Much to Peter's annoyance, Ellie's curiosity is fueled when a second "Hot Lips" clone is found dead, and soon she is mingling with a clique of die-hard M*A*S*Hers (including philandering architect Ken Trask, whose home is decorated in patriotic colors, and Fred Remming, a whiny frustrated soul who makes Radar O'Reilly look like Mel Gibson) who ritualize their viewing habits. With her imaginary Sherlock cap, Ellie, quietly speculates as to which one is a serial killer, with crimes possibly stretching back to that fateful night when a young woman in a bar parking lot also bade "Goodbye, Farewell, and Amen." For Ellie, though, the task is not easy: the only common thread among the victims is their resemblences to show characters, and everyone she suspects seems to have motive and opportunity; that is, considering Ellie's wild imagination and her overactive paranoia when her son mentions casually that Ellie could pass for "Hot Lips" herself! For Ellie, it's important to find the killer before she, like M*A*S*H, is cancelled.

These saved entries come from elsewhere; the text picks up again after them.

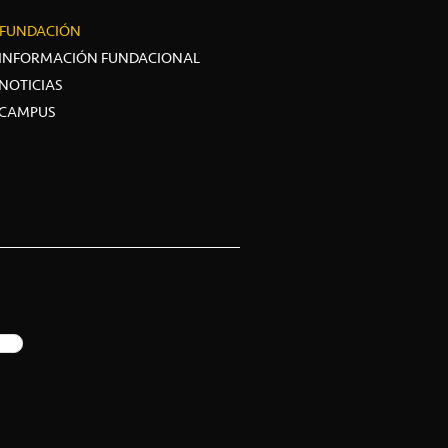
FUNDACIÓN
INFORMACIÓN FUNDACIONAL
NOTICIAS
CAMPUS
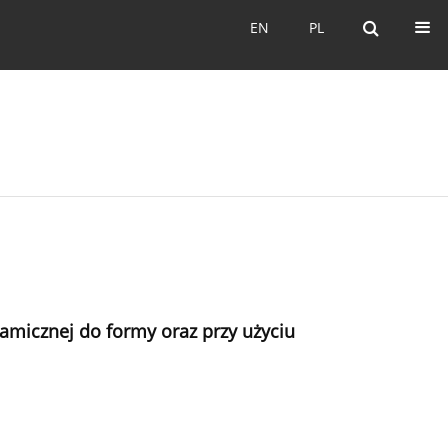
EN
PL
EN
PL
amicznej do formy oraz przy użyciu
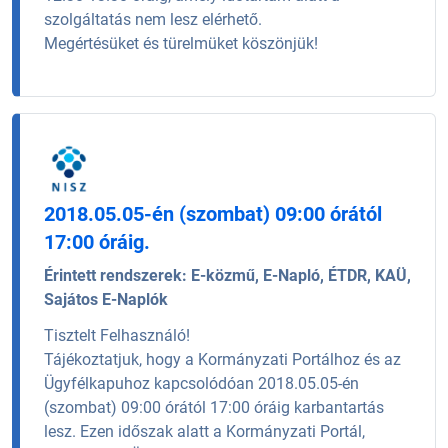
szolgáltatás nem lesz elérhető.
Megértésüket és türelmüket köszönjük!
2018.05.05-én (szombat) 09:00 órától
17:00 óráig.
Érintett rendszerek:
E-közmű, E-Napló, ÉTDR, KAÜ,
Sajátos E-Naplók
Tisztelt Felhasználó!
Tájékoztatjuk, hogy a Kormányzati Portálhoz és az
Ügyfélkapuhoz kapcsolódóan 2018.05.05-én
(szombat) 09:00 órától 17:00 óráig karbantartás
lesz. Ezen időszak alatt a Kormányzati Portál,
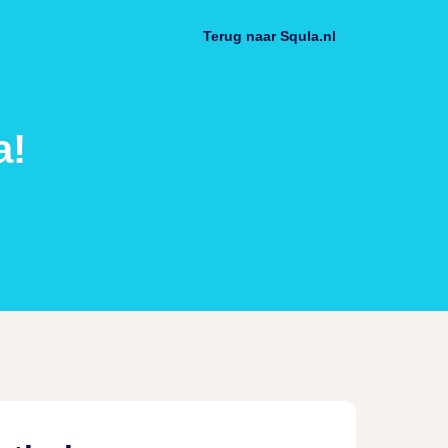
Terug naar Squla.nl
a!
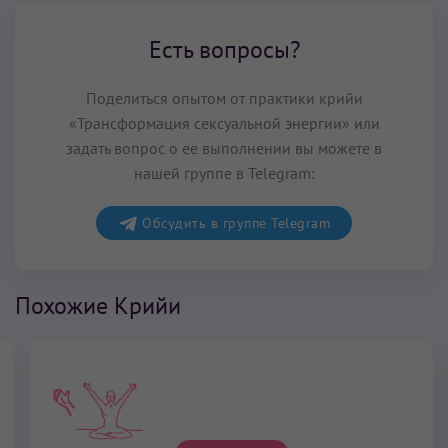
Есть вопросы?
Поделиться опытом от практики крийи
«Трансформация сексуальной энергии» или
задать вопрос о ее выполнении вы можете в
нашей группе в Telegram:
Обсудить в группе Telegram
Похожие Крийи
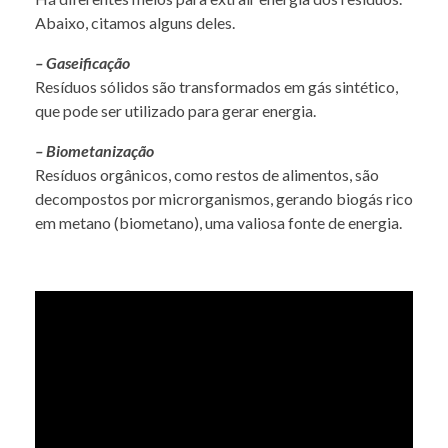
Abaixo, citamos alguns deles.
– Gaseificação
Resíduos sólidos são transformados em gás sintético,
que pode ser utilizado para gerar energia.
– Biometanização
Resíduos orgânicos, como restos de alimentos, são
decompostos por microrganismos, gerando biogás rico
em metano (biometano), uma valiosa fonte de energia.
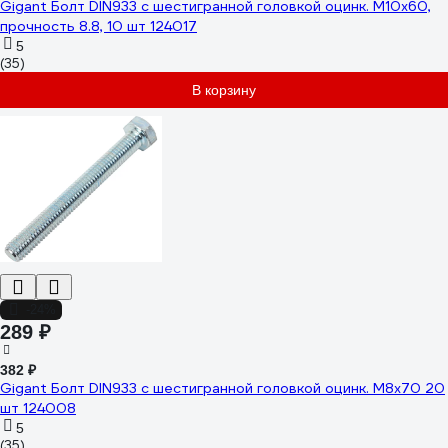
Gigant Болт DIN933 с шестигранной головкой оцинк. М10x60,
прочность 8.8, 10 шт 124017
5
(35)
В корзину
-24%
289 ₽
382 ₽
Gigant Болт DIN933 с шестигранной головкой оцинк. М8x70 20
шт 124008
5
(35)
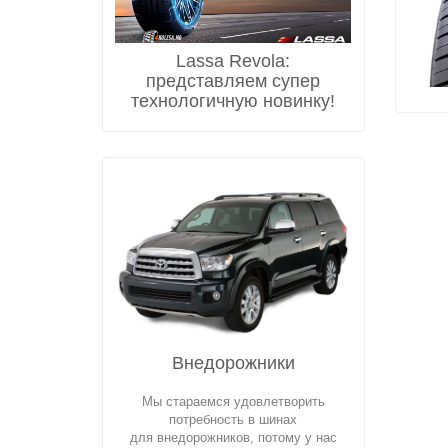
Lassa Revola:
представляем супер
технологичную новинку!
Внедорожники
Мы стараемся удовлетворить
потребность в шинах
для внедорожников, потому у нас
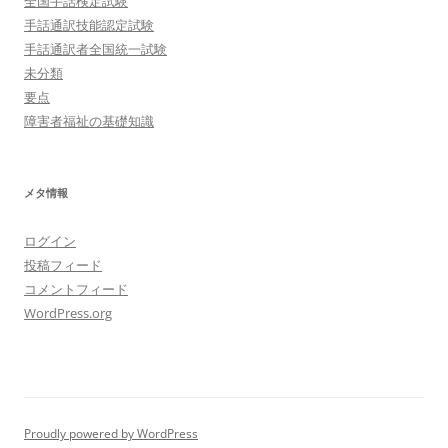
全国手話検定試験
手話通訳技能認定試験
手話通訳者全国統一試験
未分類
要点
障害者福祉の基礎知識
メタ情報
ログイン
投稿フィード
コメントフィード
WordPress.org
Proudly powered by WordPress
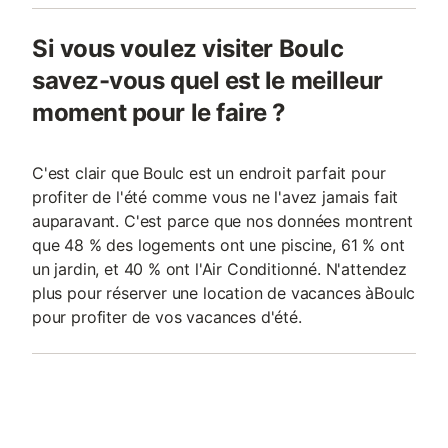
Si vous voulez visiter Boulc
savez-vous quel est le meilleur
moment pour le faire ?
C'est clair que Boulc est un endroit parfait pour
profiter de l'été comme vous ne l'avez jamais fait
auparavant. C'est parce que nos données montrent
que 48 % des logements ont une piscine, 61 % ont
un jardin, et 40 % ont l'Air Conditionné. N'attendez
plus pour réserver une location de vacances àBoulc
pour profiter de vos vacances d'été.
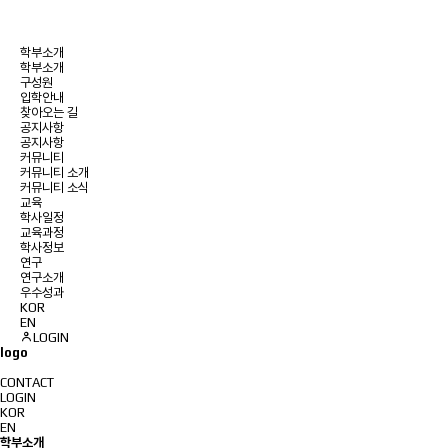
학부소개
학부소개
구성원
입학안내
찾아오는 길
공지사항
공지사항
커뮤니티
커뮤니티 소개
커뮤니티 소식
교육
학사일정
교육과정
학사정보
연구
연구소개
우수성과
KOR
EN
LOGIN
logo
CONTACT
LOGIN
KOR
EN
학부소개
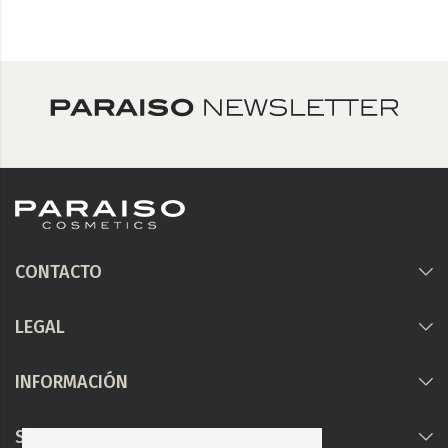
CONTACTO
LEGAL
INFORMACIÓN
Síguenos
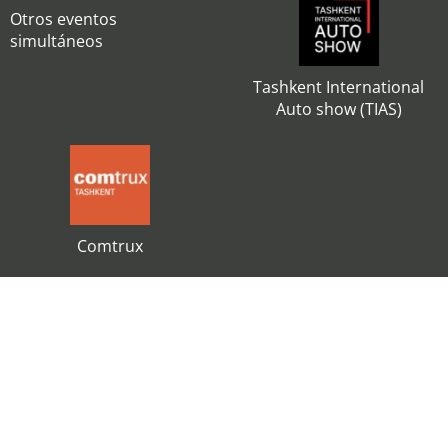
Otros eventos
simultáneos
Tashkent International
Auto show (TIAS)
Comtrux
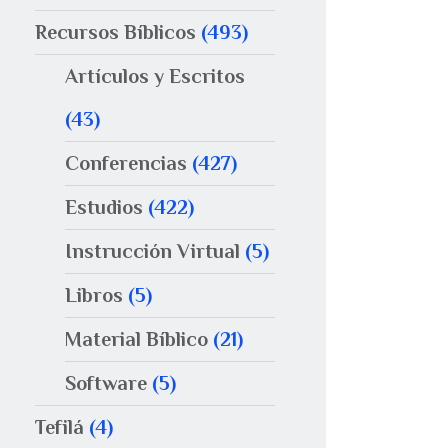
Recursos Bíblicos
(493)
Artículos y Escritos
(43)
Conferencias
(427)
Estudios
(422)
Instrucción Virtual
(5)
Libros
(5)
Material Bíblico
(21)
Software
(5)
Tefilá
(4)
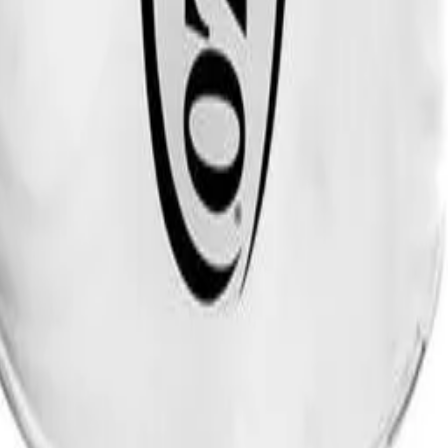
 privacidade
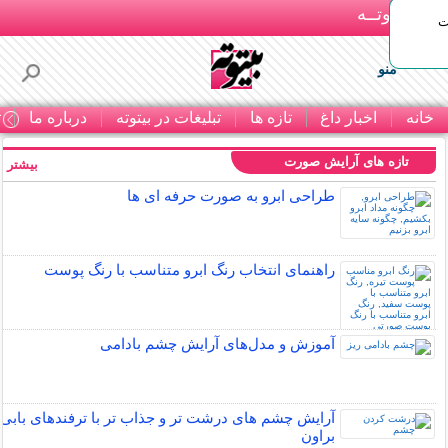
بـیتوتــه
ات
منو
خانه
اخبار داغ
تازه ها
تبلیغات در بیتوته
درباره ما
ت
تازه های آرایش صورت
بیشتر »
طراحی ابرو به صورت حرفه ای ها
راهنمای انتخاب رنگ ابرو متناسب با رنگ پوست
آموزش و مدل‌های آرایش چشم بادامی
آرایش چشم های درشت تر و جذاب تر با ترفندهای بابی
براون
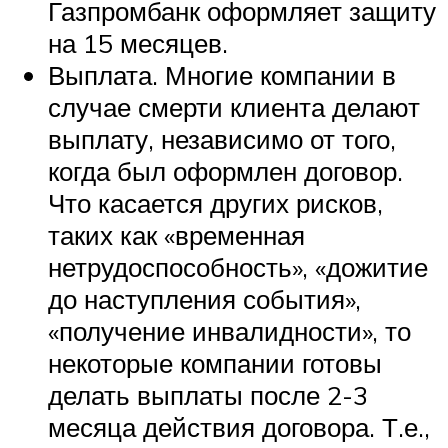
Газпромбанк оформляет защиту
на 15 месяцев.
Выплата. Многие компании в
случае смерти клиента делают
выплату, независимо от того,
когда был оформлен договор.
Что касается других рисков,
таких как «временная
нетрудоспособность», «дожитие
до наступления события»,
«получение инвалидности», то
некоторые компании готовы
делать выплаты после 2-3
месяца действия договора. Т.е.,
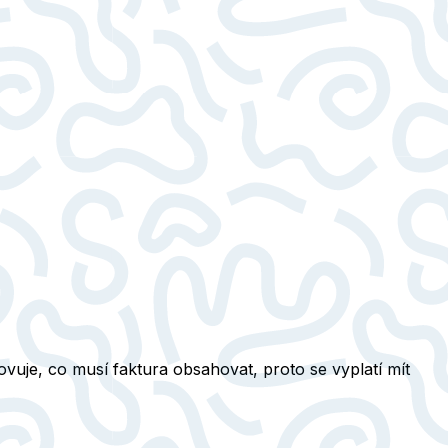
ovuje,
co musí faktura obsahovat
, proto se vyplatí mít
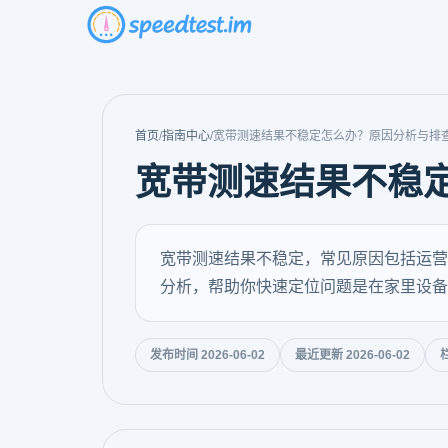
首页
/
指南中心
/
宽带测速结果不稳定怎么办？原因分析与排
宽带测速结果不稳
宽带测速结果不稳定，常见原因包括运营
分析，帮助你快速定位问题是在家里设备
发布时间 2026-06-02
最近更新 2026-06-02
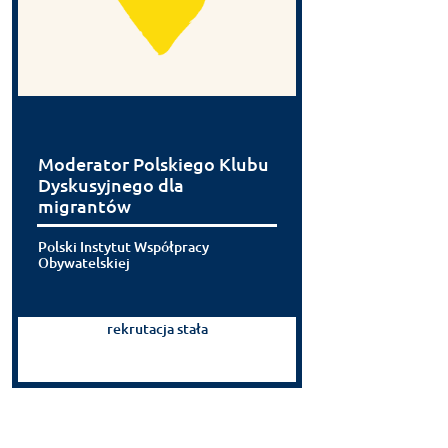
Moderator Polskiego Klubu
Dyskusyjnego dla
migrantów
Polski Instytut Współpracy
Obywatelskiej
rekrutacja stała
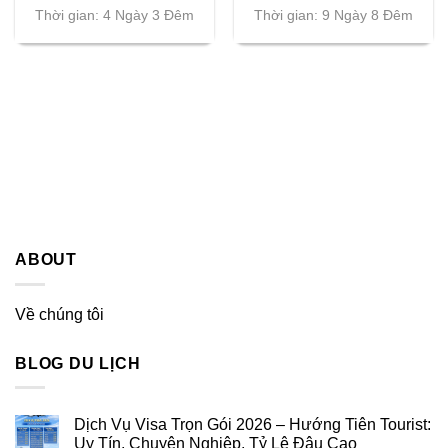
Thời gian: 4 Ngày 3 Đêm
Thời gian: 9 Ngày 8 Đêm
ABOUT
Về chúng tôi
BLOG DU LỊCH
Dịch Vụ Visa Trọn Gói 2026 – Hướng Tiên Tourist:
Uy Tín, Chuyên Nghiệp, Tỷ Lệ Đậu Cao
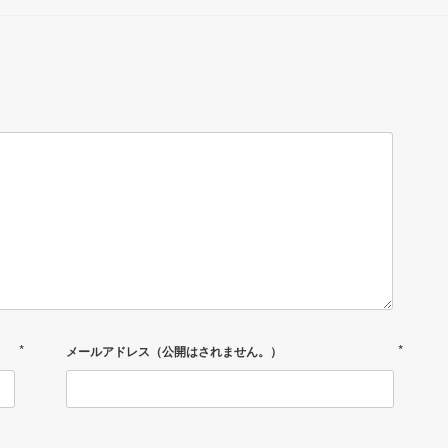
*
*
メールアドレス（公開はされません。）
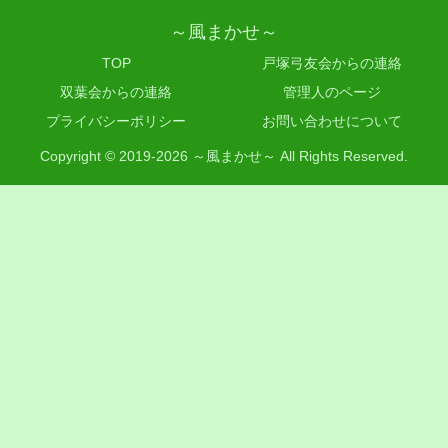
～風まかせ～
TOP
戸塚弓友会からの連絡
双葉会からの連絡
管理人のページ
プライバシーポリシー
お問い合わせについて
Copyright © 2019-2026 ～風まかせ～ All Rights Reserved.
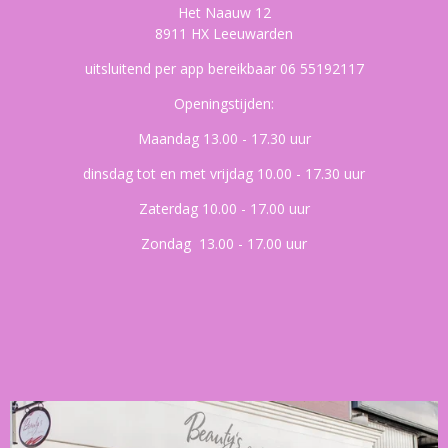
Het Naauw 12
8911 HX Leeuwarden
uitsluitend per app bereikbaar 06 55192117
Openingstijden:
Maandag 13.00 - 17.30 uur
dinsdag tot en met vrijdag 10.00 - 17.30 uur
Zaterdag 10.00 - 17.00 uur
Zondag 13.00 - 17.00 uur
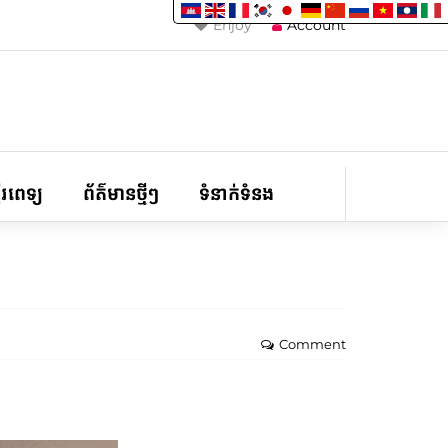
Enjoy
Account
ទីរពេទ្យ
ព័ត៌មានថ្មីៗ
ទំនាក់ទំនង
Comment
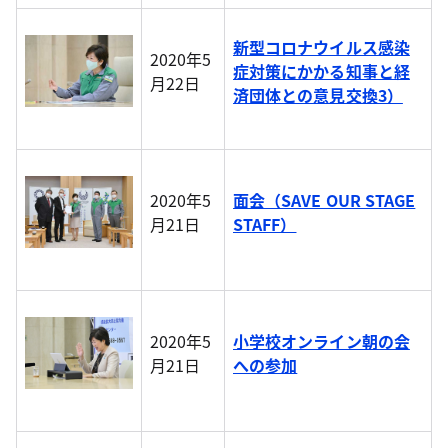
新型コロナウイルス感染
2020年5
症対策にかかる知事と経
月22日
済団体との意見交換3）
2020年5
面会（SAVE OUR STAGE
月21日
STAFF）
2020年5
小学校オンライン朝の会
月21日
への参加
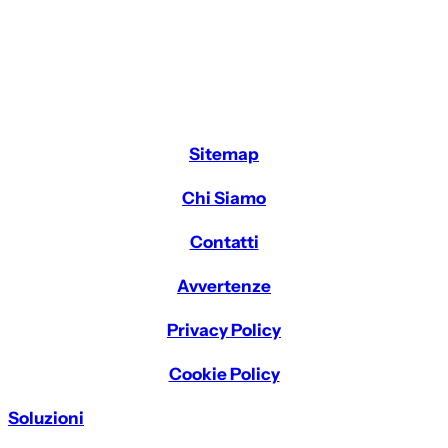
Sitemap
Chi Siamo
Contatti
Avvertenze
Privacy Policy
Cookie Policy
Soluzioni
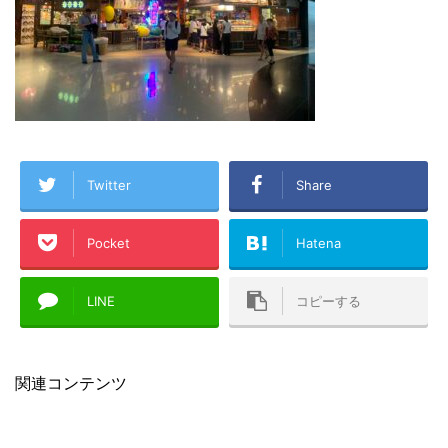
Twitter
Share
Pocket
Hatena
LINE
コピーする
関連コンテンツ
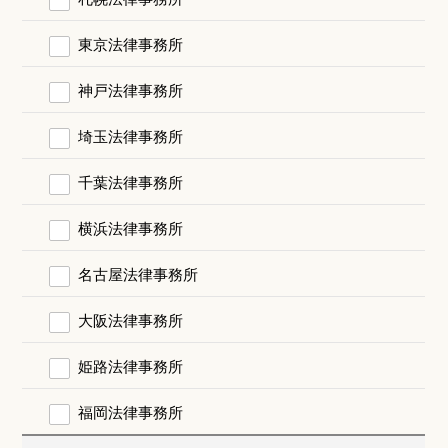
東京法律事務所
神戸法律事務所
埼玉法律事務所
千葉法律事務所
横浜法律事務所
名古屋法律事務所
大阪法律事務所
姫路法律事務所
福岡法律事務所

A witty, quick read, Beat Up A Cookie is packed with the most essential elements of a mystery: a down-to-earth sleuth (Ellie Bernstein is a breath of fresh air in a world of sculpted silicone dolls, proving that over 40 doesn't mean over the hill), strong, witty dialogue, and more twists and turns than a San Francisco street. You don't have to a M*A*S*H fan to enjoy Beat Up A Cookie, not as avid as some of the people in this book, anyway.